Wales always play in *RED*, Ireland always play in *GREEN *they have
played each other wearing these colours for 140 years, now there
is a call to force a change to them, because these colours are the
worst two, that *Colour Blind* people cannot distinguish, any or very
little, difference between!

After all that time, it is now an issue, I am sad for people with colour
blindness and I wouldn't want to suffer from it, but I wonder why it
was never done before.

Mike.


----------



## hollydolly (Feb 5, 2022)

Oh for goodness sake...it's rare for colour blind people to not see colour at all, they more often can only see a very washed out version of the colour....


----------



## C50 (Feb 5, 2022)

We are such a sensitive world now.  Maybe instead of scrums they should just play "panacake panacake"


----------



## Mike (Feb 5, 2022)

Here is the link to the story that I forgot to post at the beginning.
https://www.bbc.co.uk/news/uk-wales-60229589

Mike.


----------



## Tom 86 (Feb 5, 2022)

hollydolly said:


> Oh for goodness sake...it's rare for colour blind people to not see colour at all, they more often can only see a very washed out version of the colour....


I had a friend that when he drove a car he never drove alone.  Had his wife or someone with him.  He could NOT see the colors on traffic lights or the back of cars when stopping.  He had to have someone tell him if they were red or green or if a car had its brake lights on.  He said all colors look different shades of gray to him.
Lucky our State doesn't have a color exam for getting a driver's license.


----------



## hollydolly (Feb 5, 2022)

Tom 86 said:


> I had a friend that when he drove a car he never drove alone.  Had his wife or someone with him.  He could NOT see the colors on traffic lights or the back of cars when stopping.  He had to have someone tell him if they were red or green or if a car had its brake lights on.  He said all colors look different shades of gray to him.
> Lucky our State doesn't have a color exam for getting a driver's license.


you see I don't understand that, because if your friend could see the lights when they were on,  which he obviously could, he wouldn't necessarily have to see the colour. he'd just see if the top or bottom ones were on... and equally with car brake lights.
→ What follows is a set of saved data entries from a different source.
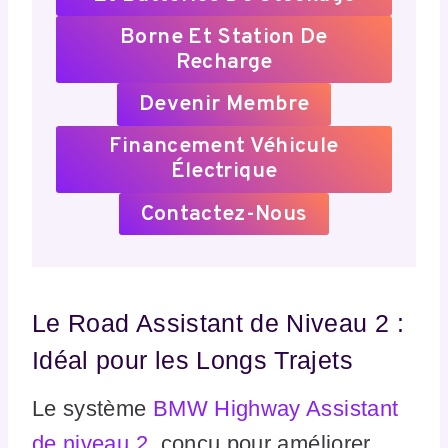
Borne Et Station De
Recharge
Devenir Membre
Financement Véhicule
Électrique
Contactez-Nous
Le Road Assistant de Niveau 2 :
Idéal pour les Longs Trajets
Le système
BMW Highway Assistant
de niveau 2
, conçu pour améliorer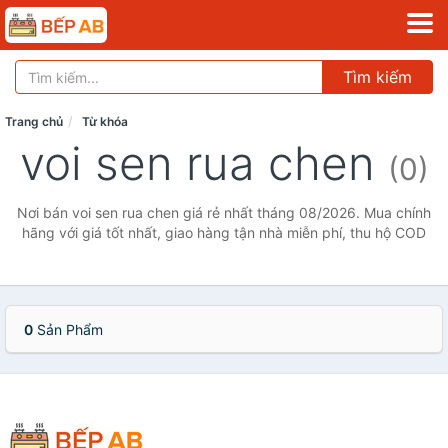
Tìm kiếm
Trang chủ
Từ khóa
voi sen rua chen
(0)
Nơi bán voi sen rua chen giá rẻ nhất tháng 08/2026. Mua chính
hãng với giá tốt nhất, giao hàng tận nhà miễn phí, thu hộ COD
0
Sản Phẩm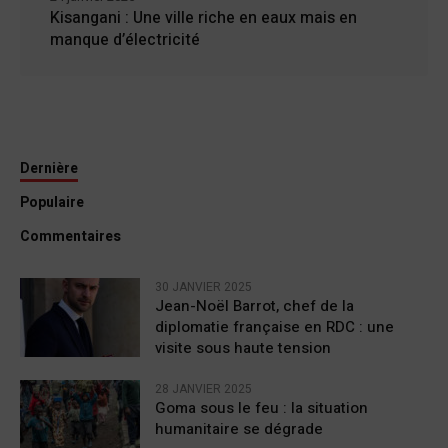
Kisangani : Une ville riche en eaux mais en
manque d’électricité
Dernière
Populaire
Commentaires
30 JANVIER 2025
Jean-Noël Barrot, chef de la
diplomatie française en RDC : une
visite sous haute tension
28 JANVIER 2025
Goma sous le feu : la situation
humanitaire se dégrade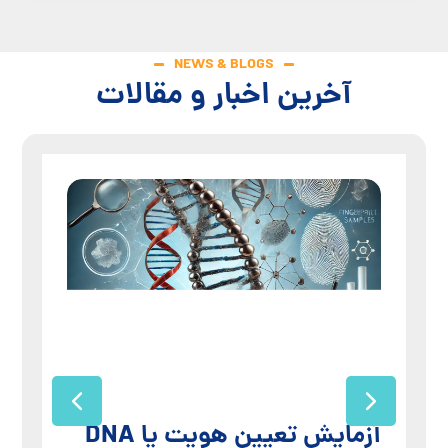
NEWS & BLOGS
آخرین اخبار و مقالات
آزمایش تعیین هویت یا DNA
if this was actually a problem for drivers it certainly would be something that would be taken into consideration at a driving  test..because everyone has to be able to see clearly from a distance of 25 feet..  and if you can't tell when the green and red traffic light is on, you won't pass a test..you;d be a danger on the road.

Also for those who are struggling to differentiate between certain colours mainly green or red.. there are colour blind glasses.. 
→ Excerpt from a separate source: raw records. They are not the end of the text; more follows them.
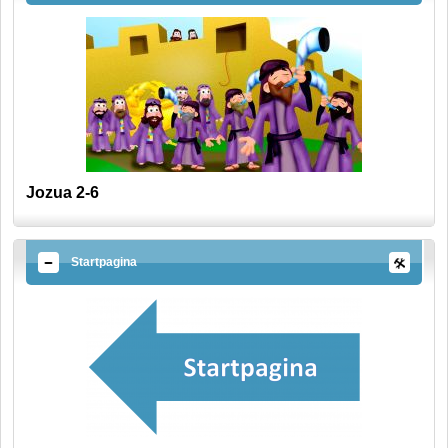
Jozua 2-6
Startpagina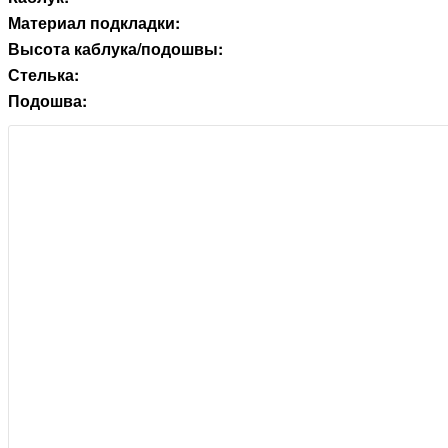
Материал подкладки:
Высота каблука/подошвы:
Стелька:
Подошва:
https://www.allaboutvision.com/en-gb/conditions/colour-blind-glasses/


----------



## Mike (Feb 5, 2022)

There are now glasses to counteract colour blindness, they
are called EnChromas Glasses.

https://www.technologyreview.com/2016/06/27/159088/how-enchromas-glasses-correct-color-blindness/

Mike.


----------



## JaniceM (Feb 5, 2022)

Tom 86 said:


> I had a friend that when he drove a car he never drove alone.  Had his wife or someone with him.  He could NOT see the colors on traffic lights or the back of cars when stopping.  He had to have someone tell him if they were red or green or if a car had its brake lights on.  He said all colors look different shades of gray to him.
> Lucky our State doesn't have a color exam for getting a driver's license.


Same with one of my relatives.  
Wasn't supposed to drive at night.  Did it anyway, of course.


----------